Lent, with its 40 days observance, is a commemoration of Jesus' own experience of being led out by the Spirit into the desert. The experience of being led out, inspired, or moved by the Spirit to go away from the comforts of home into the wilderness is the same for every Christian this Lent.
The mention of home is not just a metaphor to family and the house where you grew up in. I believe this home is something deeper and more encompassing than familial relationships or the domicile. Home for me is everything in your existence that makes you comfortable and at ease. Be they bonds of relationships, physical comforts, financial security, emotional stability, intellectual achievement, everything that brings about security in your existence is your home.
And Jesus is inviting us to go out of our homes, to leave that place of security, and into the unknown, into insecurity and discomfort. He challenges us this Lenten season to go out of our shells, naked and vulnerable, out into the open in order to see for ourselves the horizons blocked out by eyes already at ease with comfort. It is in the limits of the wilderness that you see how small your world has been and this opens you up to real growth.
We do not physically leave our houses to venture into forests and live with wildlife. No, we venture into living life with better set of behaviors, more pronounced and lively outlook, and a stronger will to do and stay good. Perhaps there are bad habits that need to be broken and good ones that need to gain traction. Perhaps there are relationships that have turned either stale or sour that needs to be reinvigorated or repaired. Perhaps the will to live and fully experience life has waned through time and test and one needs to revisit the core of one's existence.
Even more, it is an invitation to leave the lethargy in spiritual battle and charge out into the front lines. To face one's inner demons and point out the very weaknesses that has kept one from standing up again. It is a call to courageous admission of one's imperfections, and facing them squarely vow to accept them and improve on them. It is a call to remove sin from one's internal life and proceed on to live at peace with God.
The deepest call of Lent perhaps is for us to examine our love for God, how it is lived and expressed towards Him and our neighbors. It is a call to revisit those instances in our lives when we were truly touched by the Spirit and have met God in the inner locus of our being. It is a call to go back there without the distraction of the comforts of the world or the rest of creation, our persons bare, naked, and vulnerable before God.
Yes, Lent for me is that time to go out into the open. To be see and be seen naked by oneself and God, with all the imperfections and all the potential. For it is in the wilderness of discomfort that we begin to see the truth and in truth we find freedom and growth.
All these may remain to be words unless we take up the challenge.

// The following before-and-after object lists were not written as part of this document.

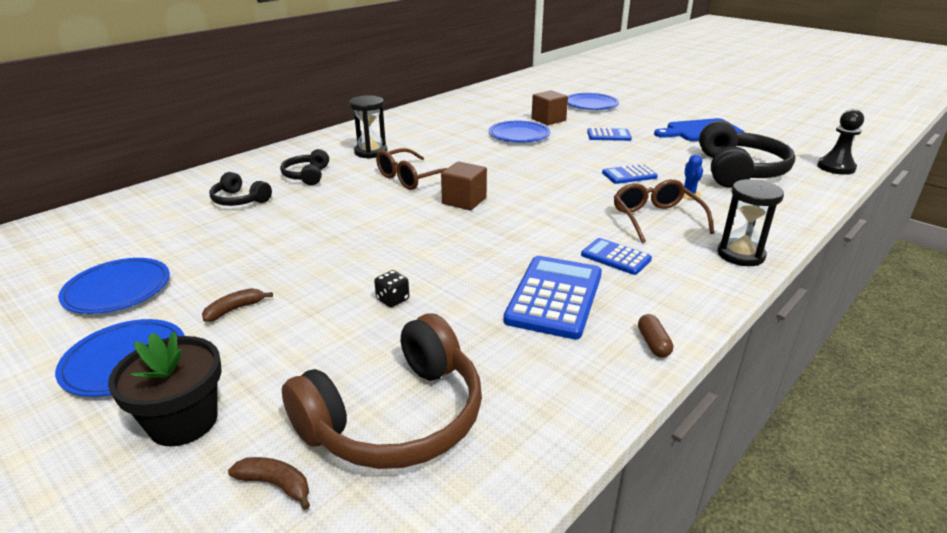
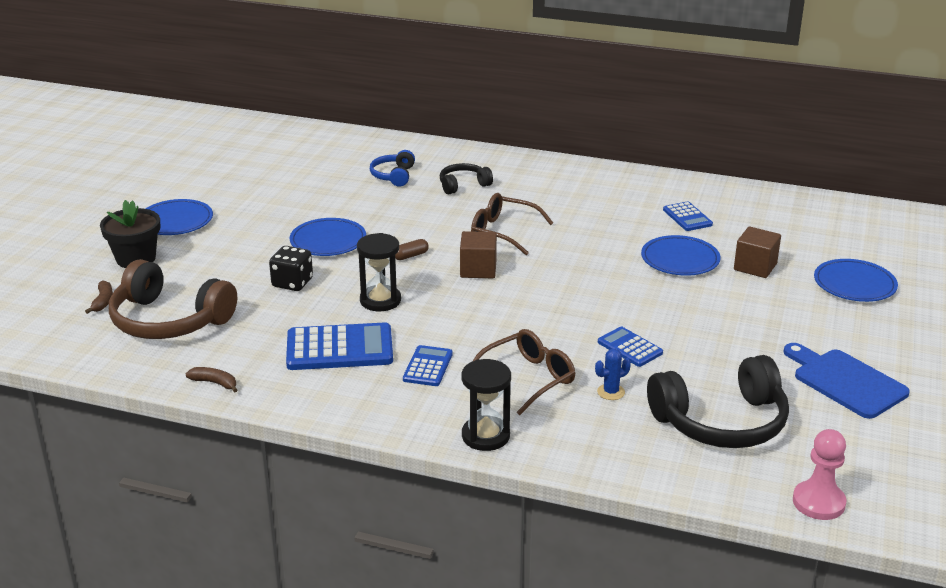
camera: 65 degrees right, 0 degrees up
blue plate [58,258,170,314] -> blue plate moved to [289,218,366,256]
brown banana [202,288,273,322] -> brown banana moved to [186,367,237,393]
black headphones [209,172,272,206] -> blue headphones [370,150,415,187]
black hourglass [349,95,387,159] -> black hourglass moved to [357,233,401,311]
black dice [374,270,409,307] -> black dice [269,246,313,291], size x1.62
blue calculator [587,128,632,141] -> blue calculator moved to [663,201,713,231]
brown capsule [638,314,673,358] -> brown capsule moved to [395,239,429,260]
black pawn [817,109,864,175] -> pink pawn [793,429,846,520]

Can I challenge myself to love more each day the persons I already love and begin to love those I find difficult to love? Can I challenge myself to break bad habits and form new good ones? Can I challenge myself know better Christ that I may love him better? The list goes on and on.
But Lent begins with the single challenge to challenge, to have a strong resolve and will, to be led out by the Spirit into the open, not alone, but sharing in the same challenge with Jesus.